- RAW DATA:

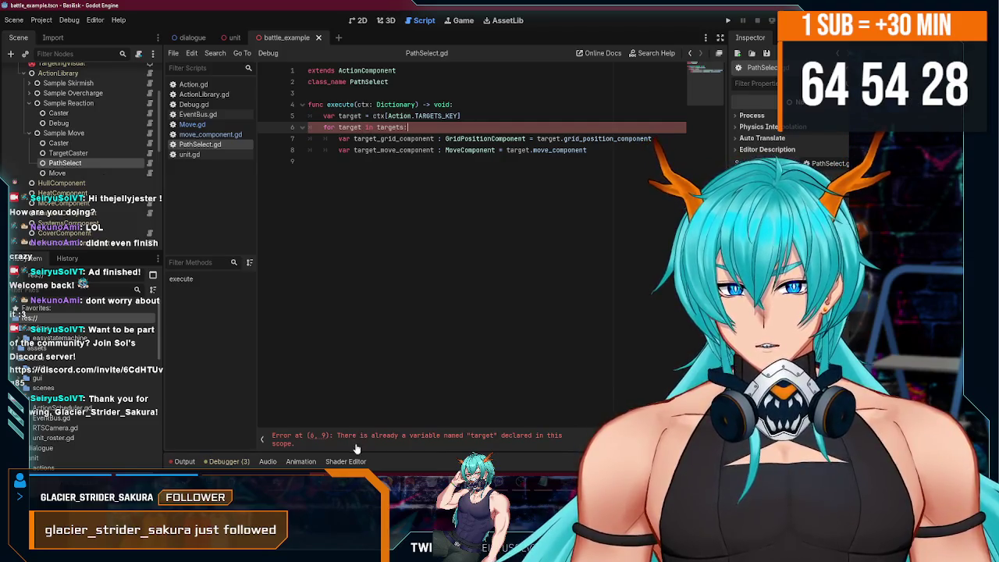
key("ctrl+s")
Paste Move.gd's hex_grid_3d and hex_grid lookup lines at the top of execute.
left_click(483, 117)
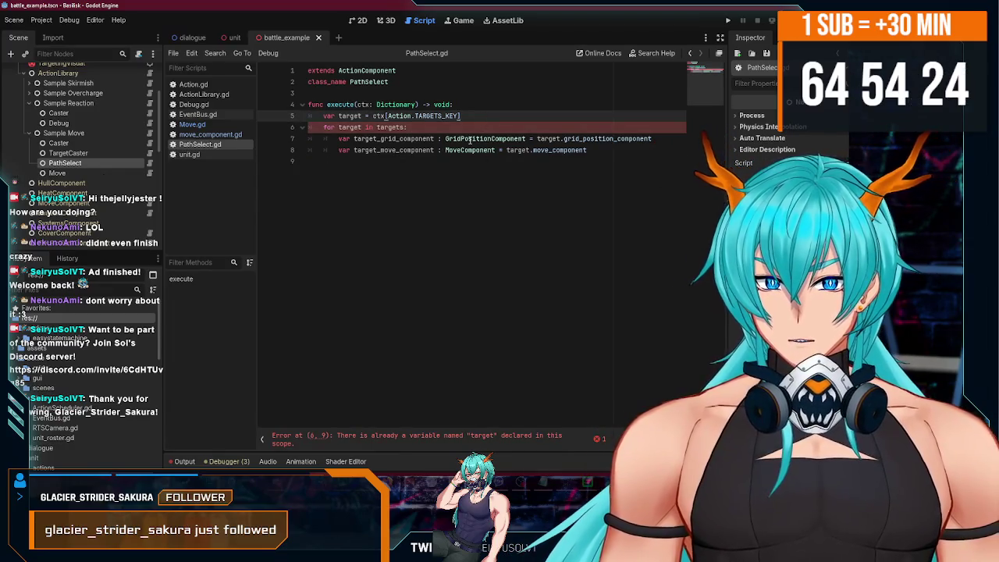
left_click(595, 155)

- THE PROBLEM: The data above must be given back verbatim, minus its images.

- TASK RESPONSE:
key("ctrl+s")
Paste Move.gd's hex_grid_3d and hex_grid lookup lines at the top of execute.
left_click(483, 117)
left_click(595, 155)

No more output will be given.